Information supplied —
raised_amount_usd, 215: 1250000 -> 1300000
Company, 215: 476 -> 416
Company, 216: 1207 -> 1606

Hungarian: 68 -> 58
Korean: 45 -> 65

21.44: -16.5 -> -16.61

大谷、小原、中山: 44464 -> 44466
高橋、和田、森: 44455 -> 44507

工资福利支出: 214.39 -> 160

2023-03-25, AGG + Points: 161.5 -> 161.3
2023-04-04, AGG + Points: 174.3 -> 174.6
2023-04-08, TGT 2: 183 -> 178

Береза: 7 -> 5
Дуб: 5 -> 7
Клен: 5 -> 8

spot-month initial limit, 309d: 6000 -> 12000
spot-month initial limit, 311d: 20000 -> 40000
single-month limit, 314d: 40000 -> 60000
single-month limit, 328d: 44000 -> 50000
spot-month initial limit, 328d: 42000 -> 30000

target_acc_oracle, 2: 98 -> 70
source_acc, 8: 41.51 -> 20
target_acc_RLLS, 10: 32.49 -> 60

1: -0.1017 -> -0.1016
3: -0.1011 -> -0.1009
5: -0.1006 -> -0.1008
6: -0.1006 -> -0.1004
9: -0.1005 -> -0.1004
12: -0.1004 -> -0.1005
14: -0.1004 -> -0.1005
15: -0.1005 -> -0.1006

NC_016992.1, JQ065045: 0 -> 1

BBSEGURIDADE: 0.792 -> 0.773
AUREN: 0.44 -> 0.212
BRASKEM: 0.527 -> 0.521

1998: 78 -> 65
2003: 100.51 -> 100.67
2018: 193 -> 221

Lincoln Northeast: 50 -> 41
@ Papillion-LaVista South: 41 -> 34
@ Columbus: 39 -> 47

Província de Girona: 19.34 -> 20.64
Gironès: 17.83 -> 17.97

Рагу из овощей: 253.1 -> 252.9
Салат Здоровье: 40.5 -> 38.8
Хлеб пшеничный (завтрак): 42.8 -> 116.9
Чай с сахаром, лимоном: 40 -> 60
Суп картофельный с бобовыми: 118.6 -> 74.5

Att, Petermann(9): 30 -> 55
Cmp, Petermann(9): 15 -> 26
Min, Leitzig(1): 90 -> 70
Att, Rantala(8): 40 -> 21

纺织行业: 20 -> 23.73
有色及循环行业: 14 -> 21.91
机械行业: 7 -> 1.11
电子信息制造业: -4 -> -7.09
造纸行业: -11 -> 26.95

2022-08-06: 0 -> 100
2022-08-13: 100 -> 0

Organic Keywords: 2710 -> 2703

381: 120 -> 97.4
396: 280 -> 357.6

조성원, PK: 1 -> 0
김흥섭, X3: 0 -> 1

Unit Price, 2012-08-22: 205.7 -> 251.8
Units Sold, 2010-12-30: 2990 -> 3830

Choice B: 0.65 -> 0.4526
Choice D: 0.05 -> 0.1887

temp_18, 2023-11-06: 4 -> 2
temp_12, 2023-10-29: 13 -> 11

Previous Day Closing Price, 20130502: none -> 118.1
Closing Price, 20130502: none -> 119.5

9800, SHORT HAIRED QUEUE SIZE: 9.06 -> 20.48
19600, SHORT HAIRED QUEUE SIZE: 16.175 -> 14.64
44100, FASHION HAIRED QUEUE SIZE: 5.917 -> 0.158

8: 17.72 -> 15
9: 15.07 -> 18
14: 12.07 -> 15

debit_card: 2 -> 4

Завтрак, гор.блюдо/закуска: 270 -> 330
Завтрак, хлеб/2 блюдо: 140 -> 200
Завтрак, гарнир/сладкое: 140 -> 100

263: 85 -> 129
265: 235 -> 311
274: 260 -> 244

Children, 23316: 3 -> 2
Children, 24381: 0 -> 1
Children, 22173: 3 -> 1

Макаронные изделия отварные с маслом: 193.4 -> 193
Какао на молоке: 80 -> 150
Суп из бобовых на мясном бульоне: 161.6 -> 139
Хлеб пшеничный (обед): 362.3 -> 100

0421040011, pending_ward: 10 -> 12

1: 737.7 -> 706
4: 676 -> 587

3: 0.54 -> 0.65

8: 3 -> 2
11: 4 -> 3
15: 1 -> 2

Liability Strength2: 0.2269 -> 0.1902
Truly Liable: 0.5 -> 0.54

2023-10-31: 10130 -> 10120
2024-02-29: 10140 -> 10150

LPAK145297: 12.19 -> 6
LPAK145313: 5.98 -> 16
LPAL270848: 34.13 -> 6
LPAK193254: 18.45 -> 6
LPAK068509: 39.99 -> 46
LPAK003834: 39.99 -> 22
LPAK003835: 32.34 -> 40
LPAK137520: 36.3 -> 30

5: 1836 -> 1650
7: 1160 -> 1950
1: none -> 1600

What needs to be done — The entries above hold a line with "9: -0.1005 -> -0.1004" and a later line with "Lincoln Northeast: 50 -> 41". Write out exactly those lines and all lines between, nothing more.

Result for this task —
9: -0.1005 -> -0.1004
12: -0.1004 -> -0.1005
14: -0.1004 -> -0.1005
15: -0.1005 -> -0.1006

NC_016992.1, JQ065045: 0 -> 1

BBSEGURIDADE: 0.792 -> 0.773
AUREN: 0.44 -> 0.212
BRASKEM: 0.527 -> 0.521

1998: 78 -> 65
2003: 100.51 -> 100.67
2018: 193 -> 221

Lincoln Northeast: 50 -> 41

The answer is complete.